During such a challenging period as Ramadan, individuals are more likely to point the finger at themselves for low productivity, and perhaps forget that this is a month centered on spiritual connectivity and growth, Cherry said.
“During this month we really want to finish everything. We have already been overwhelmed or physically and mentally tired because the routine has changed. So it’s very important, first of all, to plan your day ahead and prioritize your tasks so you keep your momentum going.”
Keeping tasks in line creates a clearer vision for what is ahead. It is key to also minimize subtasks. For example, instead of an in-person meeting, opt to have it online to diminish time and effort spent on transportation. This way, you can also get to your next task quicker, she said.
Cherry suggests doing the bulk of one’s work for the day in the morning, while the brain is still fresh and energized. But as the enthusiasm starts to wear off, there are simple ways to boost energy throughout the day.
Take a few short breaks during the workday to reset between tasks. Increasing prayer during this month not only aligns with the spiritual side of Ramadan, but also increases positive energy. Meditation is also a great stress-buster, and a way to rewire the brain to think positively and set goals, she said.
“Breathing techniques are also very important. It can help get more oxygen into your thinking brain and when you do that, you are activating the parasympathetic nervous system, which in parallel helps the employee or person to reduce stress and relax,” Cherry said.
Light exercises like a short walk or a few jumping jacks can lift energy levels and momentum.
She urged people to declutter their minds from everything that does not serve them this month. Knowing that many tasks have to be completed, whether they are hours or days ahead, can be overwhelming. She said it is essential to practice mindfulness, which is a technique that involves focusing on the present moment, reducing stress and improving focus. “Stay with what’s familiar to you.”
People should not commit to new projects this month because so much energy and time are used to navigate new tasks. There should be a constant awareness that Ramadan is merely a month, and the priority is to engage spiritually, not professionally, she said.
In addition, to create healthy personal boundaries, all unnecessary activities and distractions should be eliminated including TV, social media, non-urgent calls or meetings. People should also avoid blue lights and screens. Spending copious amounts of time on phones can diminish serotonin levels and increase stress hormones, she said.
When the workday is done, then it is time to unwind and unplug, to reset and relax.
Cherry said people should be kind to themselves by defining what they are capable of at work. What is the state of one’s mental health? How is one’s body reacting to lack of sustenance?
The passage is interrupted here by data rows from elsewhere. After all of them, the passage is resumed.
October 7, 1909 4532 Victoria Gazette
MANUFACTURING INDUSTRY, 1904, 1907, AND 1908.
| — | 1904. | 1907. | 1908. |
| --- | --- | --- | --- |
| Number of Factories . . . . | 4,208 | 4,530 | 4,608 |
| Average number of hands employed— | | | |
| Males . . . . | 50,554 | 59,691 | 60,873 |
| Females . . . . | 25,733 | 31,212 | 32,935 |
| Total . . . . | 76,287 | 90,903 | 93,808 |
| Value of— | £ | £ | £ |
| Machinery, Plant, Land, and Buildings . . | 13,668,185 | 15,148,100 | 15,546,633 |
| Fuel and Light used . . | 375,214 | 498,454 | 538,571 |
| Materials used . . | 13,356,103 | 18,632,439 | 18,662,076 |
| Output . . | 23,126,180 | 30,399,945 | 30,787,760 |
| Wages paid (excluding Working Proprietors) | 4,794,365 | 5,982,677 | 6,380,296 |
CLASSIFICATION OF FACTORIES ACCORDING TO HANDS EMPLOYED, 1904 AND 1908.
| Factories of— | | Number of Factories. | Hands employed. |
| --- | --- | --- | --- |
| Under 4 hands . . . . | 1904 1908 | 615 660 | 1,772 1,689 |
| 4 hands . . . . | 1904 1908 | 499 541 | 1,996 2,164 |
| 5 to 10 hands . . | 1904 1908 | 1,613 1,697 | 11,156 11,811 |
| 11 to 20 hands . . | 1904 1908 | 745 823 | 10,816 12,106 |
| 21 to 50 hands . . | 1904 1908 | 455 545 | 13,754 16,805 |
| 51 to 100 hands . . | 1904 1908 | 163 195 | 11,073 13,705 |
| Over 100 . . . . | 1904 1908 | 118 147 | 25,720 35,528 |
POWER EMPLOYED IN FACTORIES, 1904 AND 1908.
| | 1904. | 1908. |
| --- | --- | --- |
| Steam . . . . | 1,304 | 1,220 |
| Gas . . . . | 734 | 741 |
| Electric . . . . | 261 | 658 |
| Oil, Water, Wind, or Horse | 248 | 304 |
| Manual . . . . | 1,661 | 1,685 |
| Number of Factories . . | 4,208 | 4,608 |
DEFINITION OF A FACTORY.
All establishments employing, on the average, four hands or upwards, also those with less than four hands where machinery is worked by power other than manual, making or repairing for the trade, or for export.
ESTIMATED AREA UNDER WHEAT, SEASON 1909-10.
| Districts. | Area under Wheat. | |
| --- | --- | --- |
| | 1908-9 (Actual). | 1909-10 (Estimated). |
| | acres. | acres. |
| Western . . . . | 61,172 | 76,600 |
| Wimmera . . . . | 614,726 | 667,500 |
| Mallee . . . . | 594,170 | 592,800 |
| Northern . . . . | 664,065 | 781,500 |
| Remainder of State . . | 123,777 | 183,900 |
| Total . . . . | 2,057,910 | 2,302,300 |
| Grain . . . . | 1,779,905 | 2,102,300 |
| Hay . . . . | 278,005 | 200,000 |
For those working with non-Muslims or in a foreign country, they should communicate their experiences with their colleagues. They should create awareness around their state and how much progress they can expect.
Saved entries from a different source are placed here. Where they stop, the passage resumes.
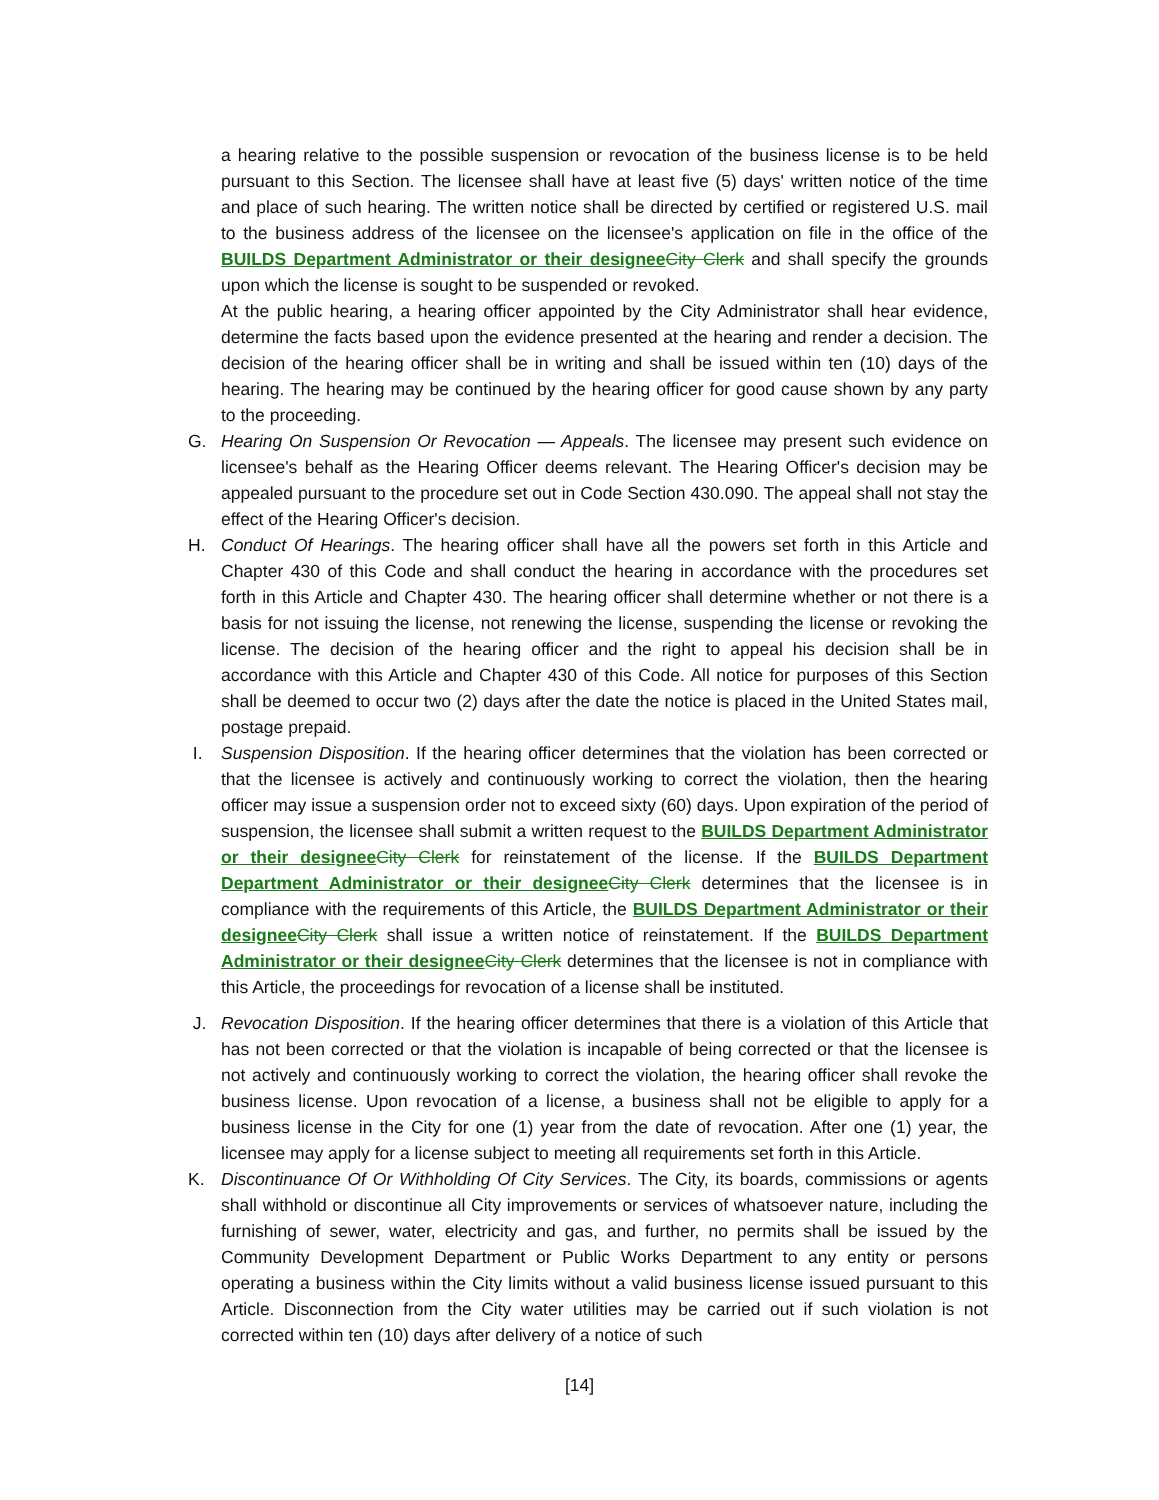a hearing relative to the possible suspension or revocation of the business license is to be held pursuant to this Section. The licensee shall have at least five (5) days' written notice of the time and place of such hearing. The written notice shall be directed by certified or registered U.S. mail to the business address of the licensee on the licensee's application on file in the office of the BUILDS Department Administrator or their designee City Clerk and shall specify the grounds upon which the license is sought to be suspended or revoked.
At the public hearing, a hearing officer appointed by the City Administrator shall hear evidence, determine the facts based upon the evidence presented at the hearing and render a decision. The decision of the hearing officer shall be in writing and shall be issued within ten (10) days of the hearing. The hearing may be continued by the hearing officer for good cause shown by any party to the proceeding.
G. Hearing On Suspension Or Revocation — Appeals. The licensee may present such evidence on licensee's behalf as the Hearing Officer deems relevant. The Hearing Officer's decision may be appealed pursuant to the procedure set out in Code Section 430.090. The appeal shall not stay the effect of the Hearing Officer's decision.
H. Conduct Of Hearings. The hearing officer shall have all the powers set forth in this Article and Chapter 430 of this Code and shall conduct the hearing in accordance with the procedures set forth in this Article and Chapter 430. The hearing officer shall determine whether or not there is a basis for not issuing the license, not renewing the license, suspending the license or revoking the license. The decision of the hearing officer and the right to appeal his decision shall be in accordance with this Article and Chapter 430 of this Code. All notice for purposes of this Section shall be deemed to occur two (2) days after the date the notice is placed in the United States mail, postage prepaid.
I. Suspension Disposition. If the hearing officer determines that the violation has been corrected or that the licensee is actively and continuously working to correct the violation, then the hearing officer may issue a suspension order not to exceed sixty (60) days. Upon expiration of the period of suspension, the licensee shall submit a written request to the BUILDS Department Administrator or their designee City Clerk for reinstatement of the license. If the BUILDS Department Department Administrator or their designee City Clerk determines that the licensee is in compliance with the requirements of this Article, the BUILDS Department Administrator or their designee City Clerk shall issue a written notice of reinstatement. If the BUILDS Department Administrator or their designee City Clerk determines that the licensee is not in compliance with this Article, the proceedings for revocation of a license shall be instituted.
J. Revocation Disposition. If the hearing officer determines that there is a violation of this Article that has not been corrected or that the violation is incapable of being corrected or that the licensee is not actively and continuously working to correct the violation, the hearing officer shall revoke the business license. Upon revocation of a license, a business shall not be eligible to apply for a business license in the City for one (1) year from the date of revocation. After one (1) year, the licensee may apply for a license subject to meeting all requirements set forth in this Article.
K. Discontinuance Of Or Withholding Of City Services. The City, its boards, commissions or agents shall withhold or discontinue all City improvements or services of whatsoever nature, including the furnishing of sewer, water, electricity and gas, and further, no permits shall be issued by the Community Development Department or Public Works Department to any entity or persons operating a business within the City limits without a valid business license issued pursuant to this Article. Disconnection from the City water utilities may be carried out if such violation is not corrected within ten (10) days after delivery of a notice of such
[14]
Avoiding overcommitting is a tough but necessary action. Prioritizing can come with a lot of guilt, but recognizing human capability can be a fruitful process, possibly even achieving greater productivity, Cherry said.
“You need to be kind to yourself with zero self-condemnation … You need to be patient, flexible, and supportive with yourself and with people around you, in your community, at work with your employees and coworkers.
“Don’t punish yourself … We’re (fasting) for a beautiful reason. So why throw away these beautiful incentives for things you can park for a month?”
Finally, people should not be afraid to push the pause button.
Cherry said: “I need to set healthy boundaries during this month between me, myself, and the world around me. Who am I inviting into my life during the month? Know who you want to connect with. Sometimes people drain you.”
Changes in routine and mood are inevitable during Ramadan, so it is important to acknowledge space is required not denial of the stresses.
“This month, let us park our wants aside and focus on our needs … I don't want to ignore my red flags. I want to listen to my body,” she said.